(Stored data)
+++
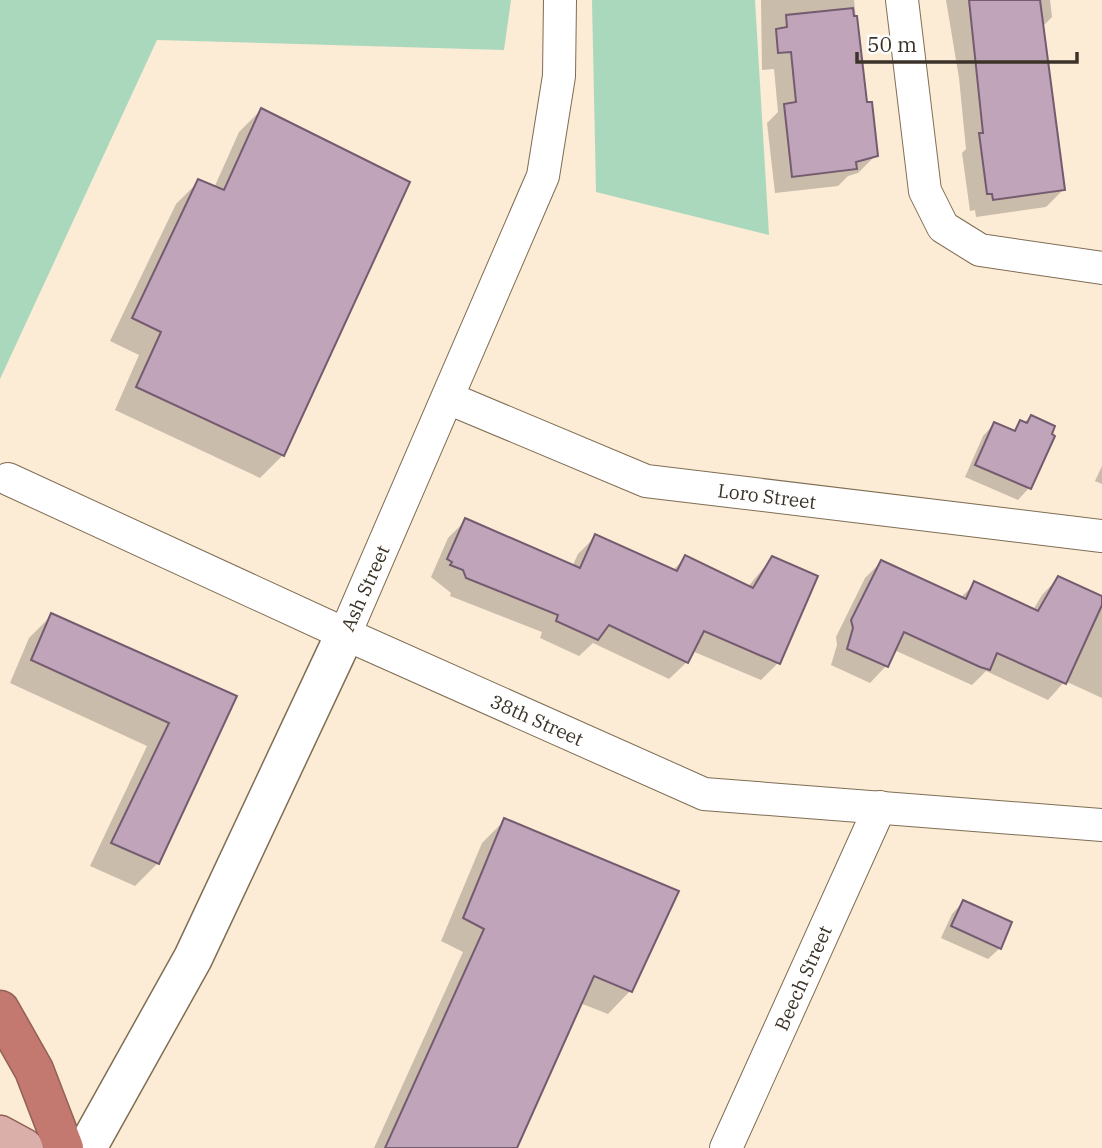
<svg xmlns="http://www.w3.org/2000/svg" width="1102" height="1148" viewBox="0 0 1102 1148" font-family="'IBM Plex Serif',serif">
<rect width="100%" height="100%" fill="#fcebd5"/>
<g fill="#aad8bd">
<path d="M0,0H511L504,50L157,40L0,379Z"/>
<path d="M592,0H755L769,235L596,192Z"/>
</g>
<g fill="#0003">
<path d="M761,0H854L865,104L876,155L858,173L848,176L838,186L775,193L767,123L778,112L774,69L762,70Z"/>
<path d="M946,0H1050L1052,17L1041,28L1063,190L1046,207L976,217L975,210L970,211L962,153L966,149L959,78Z"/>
<path d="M261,110L283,455L260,478L115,410L139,355L110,341L176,204L199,181L214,188L239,132Z"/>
<path d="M1031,417L1052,436L1029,488L1018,500L965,477L983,436L994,424L1011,432Z"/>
<path d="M1102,466V484L1095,481Z"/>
<path d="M466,520L572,567L578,554L596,536L672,571L685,558L747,588L772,558L778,663L761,680L692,651L687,662L669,679L593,643L579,656L540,638L542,632L450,596L451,593L431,577L448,538Z"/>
<path d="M881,562L960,598L975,584L1033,610L1042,595L1058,578L1102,598V698L1065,681L1048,700L986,671L972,685L894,650L886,666L870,683L831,665L837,645L836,637L865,578Z"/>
<path d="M52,615L235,697L158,863L135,886L90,866L147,746L10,683L29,638Z"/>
<path d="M505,820L676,892L630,991L608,1014L580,1003L515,1148H374L463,952L441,941L482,843Z"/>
<path d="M963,902L1000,948L988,959L941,938L952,914Z"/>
</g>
<g fill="#c0a5ba" stroke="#745b6f" stroke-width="2">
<path d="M969,0H1040L1065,190L993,200L992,194H987L979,133H983Z"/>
<path d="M853,8L854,16H857L867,102H872L878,156L856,162L857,169L792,177L784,104L796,102L791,52L778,53L776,29L787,27L786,15Z"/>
<path d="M261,108L410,182L284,456L136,387L161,332L132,318L198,179L224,190Z"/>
<path d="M1031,415L1055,426L1052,434L1055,436L1031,489L975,465L994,422L1015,431L1020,420L1027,423Z"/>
<path d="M465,518L580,568L595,534L677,571L685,555L753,588L772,556L818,576L780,664L704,631L688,663L609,625L598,640L556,621L558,615L466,578L463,570L450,565L452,562L447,559Z"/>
<path d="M881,560L966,599L974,581L1038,611L1058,576L1102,596V605L1066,684L997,653L990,670L980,667L904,632L888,667L847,649L853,628L851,620Z"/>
<path d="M51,613L237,696L159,864L111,843L169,723L31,660Z"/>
<path d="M504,818L679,891L632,992L594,976L517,1148H385L484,929L463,918Z"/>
<path d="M963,900L1012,922L1001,949L951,926Z"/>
</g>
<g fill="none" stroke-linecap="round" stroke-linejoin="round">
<g stroke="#7f6d54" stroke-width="34">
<g id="street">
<path d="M902,0L925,191L943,227L980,250L1102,268"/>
<path d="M448,398L646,481L1102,536"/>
<path d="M8,479L345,634L704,794L1102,825"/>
<path d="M345,634L543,176L559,76L560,0"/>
<path d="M726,1148L880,807"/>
</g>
</g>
<g stroke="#7f6d54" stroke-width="41">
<path id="secondary" d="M87,1148L193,958L345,634"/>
</g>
<g stroke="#936056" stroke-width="41">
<path id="primary" d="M0,1135L24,1148"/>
</g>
<g stroke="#936056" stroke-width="41">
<path id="highway" d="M0,1010L34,1070L64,1148"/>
</g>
<use href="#street" stroke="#fff" stroke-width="32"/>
<use href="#secondary" stroke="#fff" stroke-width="38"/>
<use href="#primary" stroke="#dbafa9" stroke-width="38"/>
<use href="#highway" stroke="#c3796f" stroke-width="38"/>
</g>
<g text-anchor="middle" stroke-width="5" stroke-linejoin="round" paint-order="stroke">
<g font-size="19" fill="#3b3328" stroke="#fff">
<text transform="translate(767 496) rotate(7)" y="7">Loro Street</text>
<text transform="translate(365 588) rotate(-66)" y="7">Ash Street</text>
<text transform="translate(537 720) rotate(24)" y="7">38th Street</text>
<text transform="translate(803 978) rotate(-66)" y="7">Beech Street</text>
</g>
</g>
<path d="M857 52v10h220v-10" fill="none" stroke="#3b3328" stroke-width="3.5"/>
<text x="867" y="52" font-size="21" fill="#3b3328" stroke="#ffffff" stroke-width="5" paint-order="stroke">50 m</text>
</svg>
+++
What you need to do: Your answer must be the records above, copied exactly, with no pictures.

Answer to this task:
<svg xmlns="http://www.w3.org/2000/svg" width="1102" height="1148" viewBox="0 0 1102 1148" font-family="'IBM Plex Serif',serif">
<rect width="100%" height="100%" fill="#fcebd5"/>
<g fill="#aad8bd">
<path d="M0,0H511L504,50L157,40L0,379Z"/>
<path d="M592,0H755L769,235L596,192Z"/>
</g>
<g fill="#0003">
<path d="M761,0H854L865,104L876,155L858,173L848,176L838,186L775,193L767,123L778,112L774,69L762,70Z"/>
<path d="M946,0H1050L1052,17L1041,28L1063,190L1046,207L976,217L975,210L970,211L962,153L966,149L959,78Z"/>
<path d="M261,110L283,455L260,478L115,410L139,355L110,341L176,204L199,181L214,188L239,132Z"/>
<path d="M1031,417L1052,436L1029,488L1018,500L965,477L983,436L994,424L1011,432Z"/>
<path d="M1102,466V484L1095,481Z"/>
<path d="M466,520L572,567L578,554L596,536L672,571L685,558L747,588L772,558L778,663L761,680L692,651L687,662L669,679L593,643L579,656L540,638L542,632L450,596L451,593L431,577L448,538Z"/>
<path d="M881,562L960,598L975,584L1033,610L1042,595L1058,578L1102,598V698L1065,681L1048,700L986,671L972,685L894,650L886,666L870,683L831,665L837,645L836,637L865,578Z"/>
<path d="M52,615L235,697L158,863L135,886L90,866L147,746L10,683L29,638Z"/>
<path d="M505,820L676,892L630,991L608,1014L580,1003L515,1148H374L463,952L441,941L482,843Z"/>
<path d="M963,902L1000,948L988,959L941,938L952,914Z"/>
</g>
<g fill="#c0a5ba" stroke="#745b6f" stroke-width="2">
<path d="M969,0H1040L1065,190L993,200L992,194H987L979,133H983Z"/>
<path d="M853,8L854,16H857L867,102H872L878,156L856,162L857,169L792,177L784,104L796,102L791,52L778,53L776,29L787,27L786,15Z"/>
<path d="M261,108L410,182L284,456L136,387L161,332L132,318L198,179L224,190Z"/>
<path d="M1031,415L1055,426L1052,434L1055,436L1031,489L975,465L994,422L1015,431L1020,420L1027,423Z"/>
<path d="M465,518L580,568L595,534L677,571L685,555L753,588L772,556L818,576L780,664L704,631L688,663L609,625L598,640L556,621L558,615L466,578L463,570L450,565L452,562L447,559Z"/>
<path d="M881,560L966,599L974,581L1038,611L1058,576L1102,596V605L1066,684L997,653L990,670L980,667L904,632L888,667L847,649L853,628L851,620Z"/>
<path d="M51,613L237,696L159,864L111,843L169,723L31,660Z"/>
<path d="M504,818L679,891L632,992L594,976L517,1148H385L484,929L463,918Z"/>
<path d="M963,900L1012,922L1001,949L951,926Z"/>
</g>
<g fill="none" stroke-linecap="round" stroke-linejoin="round">
<g stroke="#7f6d54" stroke-width="34">
<g id="street">
<path d="M902,0L925,191L943,227L980,250L1102,268"/>
<path d="M448,398L646,481L1102,536"/>
<path d="M8,479L345,634L704,794L1102,825"/>
<path d="M345,634L543,176L559,76L560,0"/>
<path d="M726,1148L880,807"/>
</g>
</g>
<g stroke="#7f6d54" stroke-width="41">
<path id="secondary" d="M87,1148L193,958L345,634"/>
</g>
<g stroke="#936056" stroke-width="41">
<path id="primary" d="M0,1135L24,1148"/>
</g>
<g stroke="#936056" stroke-width="41">
<path id="highway" d="M0,1010L34,1070L64,1148"/>
</g>
<use href="#street" stroke="#fff" stroke-width="32"/>
<use href="#secondary" stroke="#fff" stroke-width="38"/>
<use href="#primary" stroke="#dbafa9" stroke-width="38"/>
<use href="#highway" stroke="#c3796f" stroke-width="38"/>
</g>
<g text-anchor="middle" stroke-width="5" stroke-linejoin="round" paint-order="stroke">
<g font-size="19" fill="#3b3328" stroke="#fff">
<text transform="translate(767 496) rotate(7)" y="7">Loro Street</text>
<text transform="translate(365 588) rotate(-66)" y="7">Ash Street</text>
<text transform="translate(537 720) rotate(24)" y="7">38th Street</text>
<text transform="translate(803 978) rotate(-66)" y="7">Beech Street</text>
</g>
</g>
<path d="M857 52v10h220v-10" fill="none" stroke="#3b3328" stroke-width="3.5"/>
<text x="867" y="52" font-size="21" fill="#3b3328" stroke="#ffffff" stroke-width="5" paint-order="stroke">50 m</text>
</svg>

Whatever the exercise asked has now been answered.